Lorsque l’Allemagne est entrée en guerre deux décennies plus tard, les chevaux étaient devenus l’une des principales préoccupations d’Hitler. Et malgré la forte production industrielle du pays et les progrès technologiques réalisés, les dirigeants allemands étaient persuadés qu’ils avaient besoin de davantage de chevaux pour contribuer à l’effort de guerre. Selon l’ouvrage d’Elizabeth Letts, l’armée allemande utilisait plus de 180 000 chevaux et ânes en 1938.
Afin de créer cette lignée parfaitement pure, Hitler faisait appel aux services de Gustav Rau, un hippologue qui avait passé des années à développer l’élevage équin en Allemagne. Rau allait finalement jeter son dévolu sur le célèbre étalon Lipizzan, une race royale réputée pour son allure et sa dextérité hors du commun. Persuadé qu’il pourrait créer des légions entières de super chevaux en l’espace de trois ans et ignorant les risques impliqués par la consanguinité (mutations génétiques, malformations) l’homme écrivait à ce sujet : « Nous devons développer et pérenniser cette lignée par tous les moyens ».
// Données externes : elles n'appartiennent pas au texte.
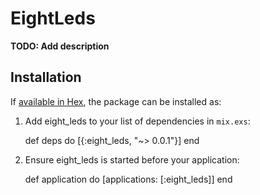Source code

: # EightLeds

**TODO: Add description**

## Installation

If [available in Hex](https://hex.pm/docs/publish), the package can be installed as:

  1. Add eight_leds to your list of dependencies in `mix.exs`:

        def deps do
          [{:eight_leds, "~> 0.0.1"}]
        end

  2. Ensure eight_leds is started before your application:

        def application do
          [applications: [:eight_leds]]
        end

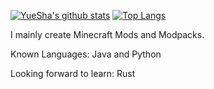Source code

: [![YueSha's github stats](https://github-readme-stats.vercel.app/api?username=yuesha-yc)](https://github.com/anuraghazra/github-readme-stats)
[![Top Langs](https://github-readme-stats.vercel.app/api/top-langs/?username=yuesha-yc&hide=css,html)](https://github.com/anuraghazra/github-readme-stats)

I mainly create Minecraft Mods and Modpacks. 

Known Languages: Java and Python

Looking forward to learn: Rust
Les purs-sangs réquisitionnés ou dérobés étaient traités avec le plus grand soin par les soldats allemands © Wikimedia Commons
Dès lors, les soldats allemands commençaient à dérober des étalons Lipizzan de race pure dans les haras et les centres équestres les plus réputés d’Europe. Bénéficiant d’un traitement privilégié, les animaux kidnappés étaient transportés dans des wagons de train spacieux et placés en pension dans les fermes les plus réputées des territoires occupés par l’Allemagne. Comme l’écrit Letts : « Le fait de traiter ces animaux avec le plus grand soin et la plus grande gentillesse représentait une énième bizarrerie de la philosophie nazie, si inhumaine pour les humains ». En 1942, Rau était en possession de la quasi-totalité des Lipizzans de race pure au monde.
Gustav Rau était considéré comme l’un des plus éminents hippologues allemands du 20ème siècle
© Wikimedia Commons
Lorsque le vent tournait pour l’Allemagne quelques années plus tard, Rudolf Lessing, vétérinaire nazi travaillant dans un haras de Tchécoslovaquie commençait à craindre pour la vie des chevaux alors que les Russes étaient sur le point de prendre possession des lieux. À l’époque, le New York Post rapportait que les soldats de l’armée rouge « ne montraient aucun intérêt pour les étalons célèbres » et qu’Alchemist, légendaire cheval de course pur-sang faisant la fierté du régime nazi, « avait été abattu par des soldats russes en maraude au printemps 1945 après avoir refusé de grimper dans leur camion ».
Craignant que les étalons Lipizzans qu’il soignait ne soient les prochains sur la liste, Rudolf Lessing réalisait alors l’impensable en prenant contact avec les Américains et en leur demandant « d’exfiltrer » les chevaux.
Lorsque le général George Patton apprenait que les étalons en question se trouvaient loin derrière les lignes ennemies en Tchécoslovaquie, il envoyait la cavalerie pour les rapatrier au plus vite, déclarant notamment aux hommes chargés de cette mission secrète : « Mettez la main sur ces chevaux et faites ça vite ». À l’époque, l’armée américaine avait convenu avec Staline de ne pas avancer plus loin que la frontière séparant l’Allemagne de la Tchécoslovaquie, et les équidés se trouvaient à des dizaines de kilomètres de là.
Avec l’aide de Lessing, Hank Reed, commandant de la Seconde Cavalerie américaine en Europe, négociait une reddition avec la ferme équestre occupée et plaçait les chevaux sous la surveillance des militaires américains. À l’automne 1945, 151 chevaux étaient chargés sur un bateau à destination des États-Unis, et tous allaient survivre au voyage. Lorsque les journalistes interrogeaient Reed au sujet de cette mission de sauvetage insolite, il déclarait : « Nous étions tellement usés par la mort et la destruction. Nous voulions faire quelque chose de beau ».